Lepidoblepharis emberawoundule

Scientific classification
- Kingdom: Animalia
- Phylum: Chordata
- Class: Reptilia
- Order: Squamata
- Suborder: Gekkota
- Family: Sphaerodactylidae
- Genus: Lepidoblepharis
- Species: L. emberawoundule
- Binomial name: Lepidoblepharis emberawoundule Batista, Ponce, Vesely, Mebert, Hertz, G. Köhler, Carrizo & Lotzkat, 2015

= Lepidoblepharis emberawoundule =

- Genus: Lepidoblepharis
- Species: emberawoundule
- Authority: Batista, Ponce, Vesely, Mebert, Hertz, G. Köhler, Carrizo & Lotzkat, 2015

Species of lizard

Lepidoblepharis emberawoundule is a species of gecko, a lizard in the family Sphaerodactylidae.
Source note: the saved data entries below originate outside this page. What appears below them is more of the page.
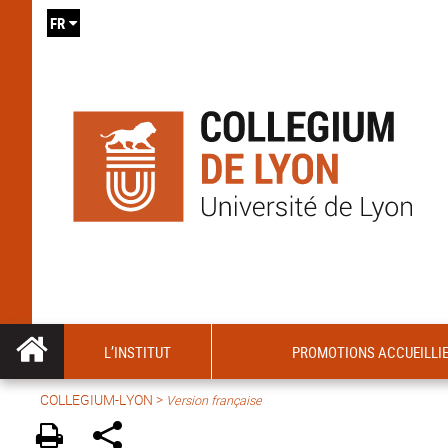
FR
L’INSTITUT
PROMOTIONS ACCUEILLI
COLLEGIUM-LYON
>
Version française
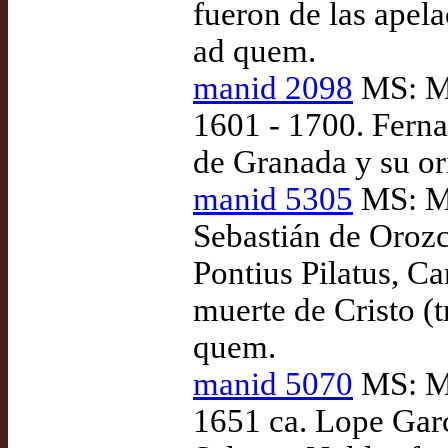
fueron de las apela
ad quem.
manid 2098
MS: Ma
1601 - 1700. Ferna
de Granada y su or
manid 5305
MS: Ma
Sebastián de Oroz
Pontius Pilatus, Ca
muerte de Cristo (
quem.
manid 5070
MS: Ma
1651 ca. Lope Garc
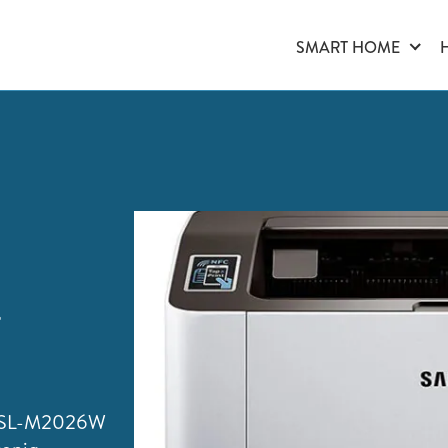
SMART HOME
-
s SL-M2026W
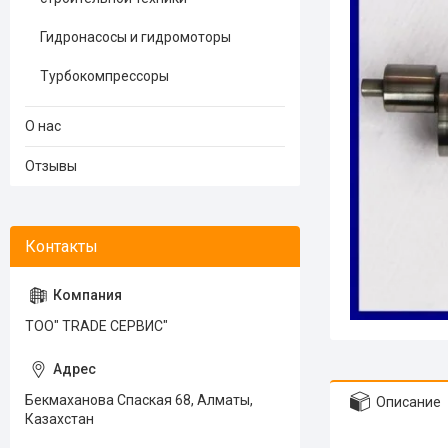
Гидронасосы и гидромоторы
Турбокомпрессоры
О нас
Отзывы
ТОО" TRADE СЕРВИС"
Бекмаханова Спаская 68, Алматы,
Описание
Казахстан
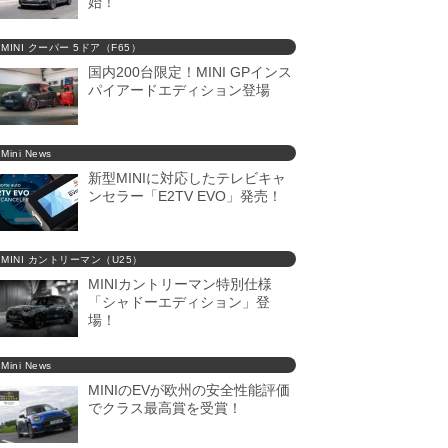
始！
MINI クーパー 5ドア（F65）
国内200台限定！MINI GPインス
パイアードエディション登場
Mini News
新型MINIに対応したテレビキャ
ンセラー「E2TV EVO」発売！
MINI カントリーマン（U25）
MINIカントリーマン特別仕様
「シャドーエディション」登
場！
Mini News
MINIのEVが欧州の安全性能評価
でクラス最高賞を受賞！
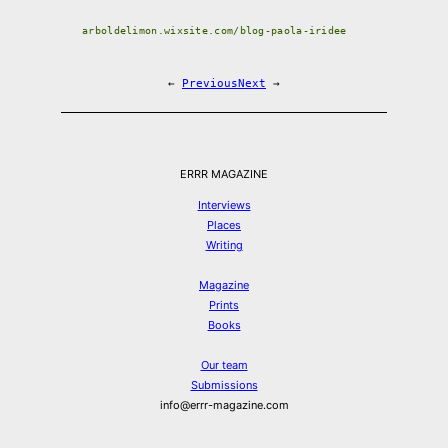
arboldelimon.wixsite.com/blog-paola-iridee
←
Previous
Next
→
ERRR MAGAZINE
Interviews
Places
Writing
Magazine
Prints
Books
Our team
Submissions
info@errr-magazine.com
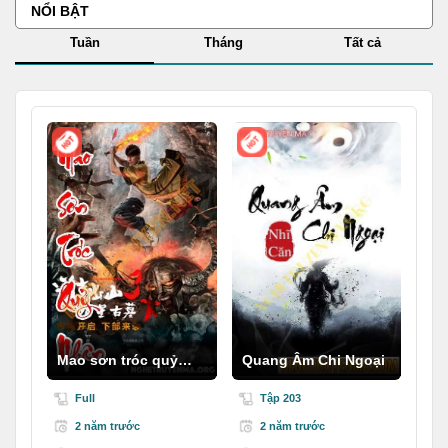
NỔI BẬT
Tuần
Tháng
Tất cả
Mao sơn tróc quỷ
Quang Âm Chi Ngoại
nhân
Full
Tập 203
2 năm trước
2 năm trước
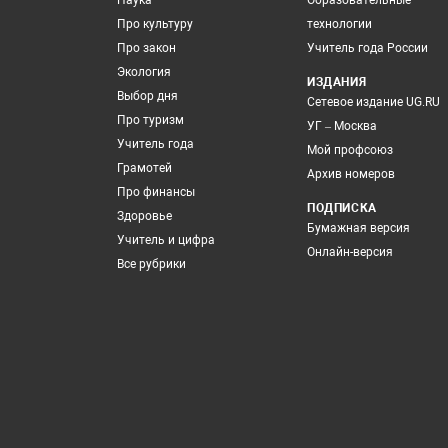
Наука
Образовательные
Про культуру
технологии
Про закон
Учитель года России
Экология
ИЗДАНИЯ
Выбор дня
Сетевое издание UG.RU
Про туризм
УГ – Москва
Учитель года
Мой профсоюз
Грамотей
Архив номеров
Про финансы
ПОДПИСКА
Здоровье
Бумажная версия
Учитель и цифра
Онлайн-версия
Все рубрики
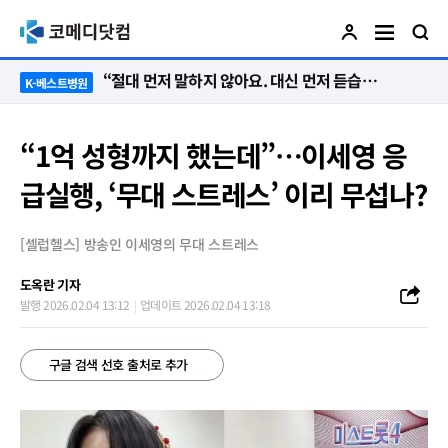
“절대 먼저 말하지 않아요. 대신 먼저 듣습니다”
K-베스트병원
“1억 성형까지 했는데”…이세영 응
급실행, ‘무대 스트레스’ 이리 무섭나?
[셀럽헬스] 방송인 이세영의 무대 스트레스
도옥란 기자
발행 2026.02.04 13:12
업데이트 2026.02.04 13:18
구글 검색 선호 출처로 추가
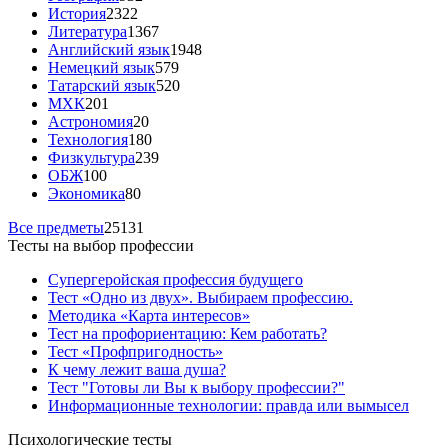
История
2322
Литература
1367
Английский язык
1948
Немецкий язык
579
Татарский язык
520
МХК
201
Астрономия
20
Технология
180
Физкультура
239
ОБЖ
100
Экономика
80
Все предметы
25131
Тесты на выбор профессии
Супергеройская профессия будущего
Тест «Одно из двух». Выбираем профессию.
Методика «Карта интересов»
Тест на профориентацию: Кем работать?
Тест «Профпригодность»
К чему лежит ваша душа?
Тест "Готовы ли Вы к выбору профессии?"
Информационные технологии: правда или вымысел
Психологические тесты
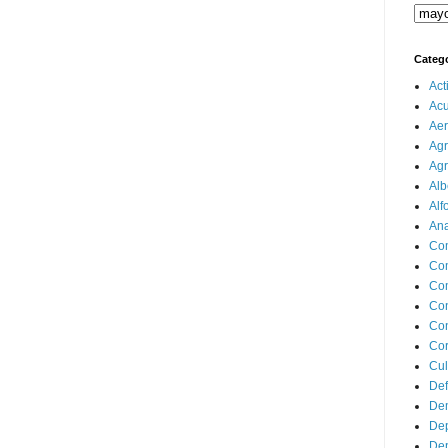
Categ
Act
Ac
Aer
Agr
Agr
Alb
Alf
Ana
Co
Co
Com
Con
Con
Cor
Cul
Def
Dem
Dep
Dep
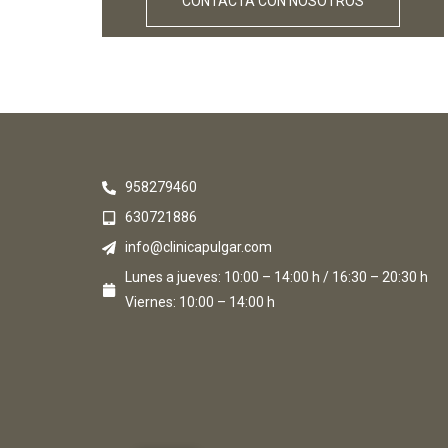
CONTACTA CON NOSOTROS
958279460
630721886
info@clinicapulgar.com
Lunes a jueves: 10:00 – 14:00 h / 16:30 – 20:30 h
Viernes: 10:00 – 14:00 h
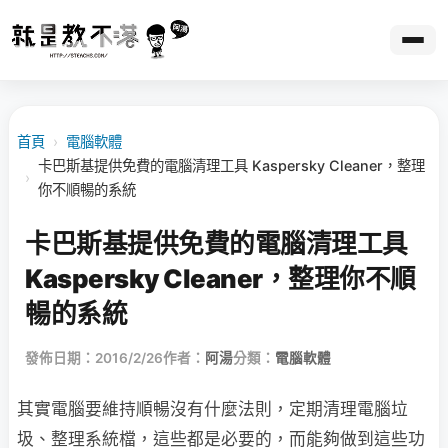
首頁
›
電腦軟體
卡巴斯基提供免費的電腦清理工具 Kaspersky Cleaner，整理
›
你不順暢的系統
卡巴斯基提供免費的電腦清理工具
Kaspersky Cleaner，整理你不順
暢的系統
發佈日期：2016/2/26
作者：
阿湯
分類：
電腦軟體
其實電腦要維持順暢沒有什麼法則，定期清理電腦垃
圾、整理系統檔，這些都是必要的，而能夠做到這些功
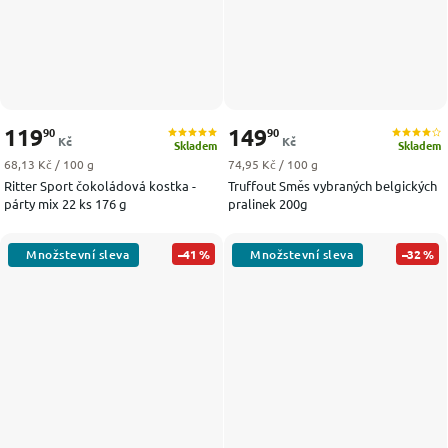
119
149
90
90
Kč
Kč
Skladem
Skladem
Měrná cena:
Měrná cena:
68,13 Kč / 100 g
74,95 Kč / 100 g
Ritter Sport čokoládová kostka -
Truffout Směs vybraných belgických
párty mix 22 ks 176 g
pralinek 200g
–41 %
–32 %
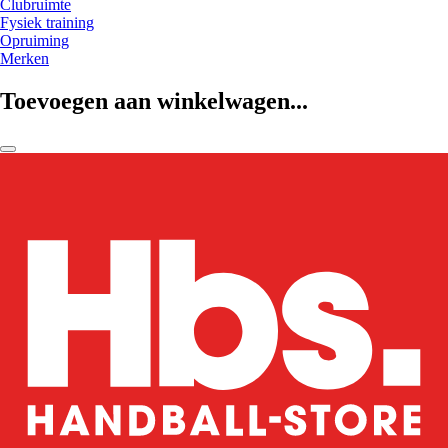
Clubruimte
Fysiek training
Opruiming
Merken
Toevoegen aan winkelwagen...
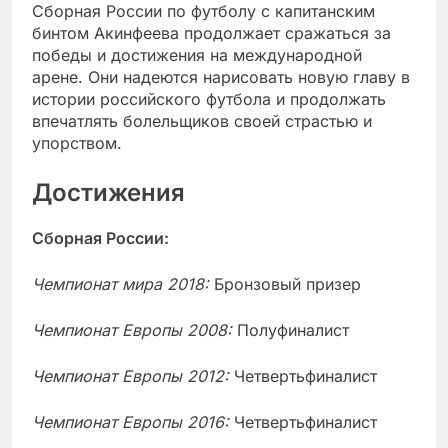
Сборная России по футболу с капитанским
бинтом Акинфеева продолжает сражаться за
победы и достижения на международной
арене. Они надеются нарисовать новую главу в
истории российского футбола и продолжать
впечатлять болельщиков своей страстью и
упорством.
Достижения
Сборная России:
Чемпионат мира 2018:
Бронзовый призер
Чемпионат Европы 2008:
Полуфиналист
Чемпионат Европы 2012:
Четвертьфиналист
Чемпионат Европы 2016:
Четвертьфиналист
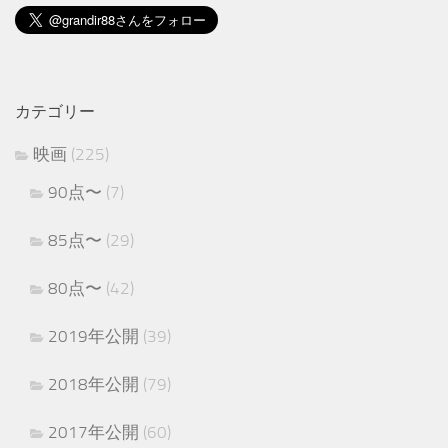
カテゴリー
映画
(225)
90点〜
(7)
85点〜
(29)
80点〜
(42)
2019年公開
(39)
2018年公開
(79)
2017年公開
(60)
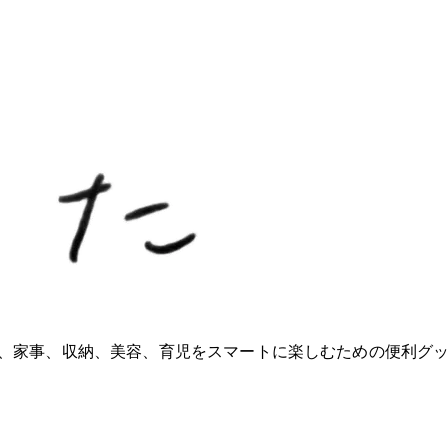
ioが、家事、収納、美容、育児をスマートに楽しむための便利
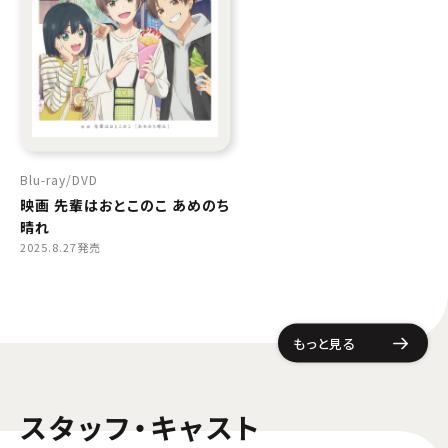
Blu-ray
DVD
映画 先輩はおとこのこ あめのち
晴れ
2025.8.27発売
もっと見る
スタッフ・キャスト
The species is endemic to Panama.

==Etymology==
The specific name, emberawoundule, is a compound word in honor of three indigenous peoples of Panama: the Emberá, the Wounaan, and the Guna. The Guna call themselves Dule meaning "people".

==Geographic range==
L. emberawoundule is found in Comarga Guna Yala, an indigenous province in northeastern Panama.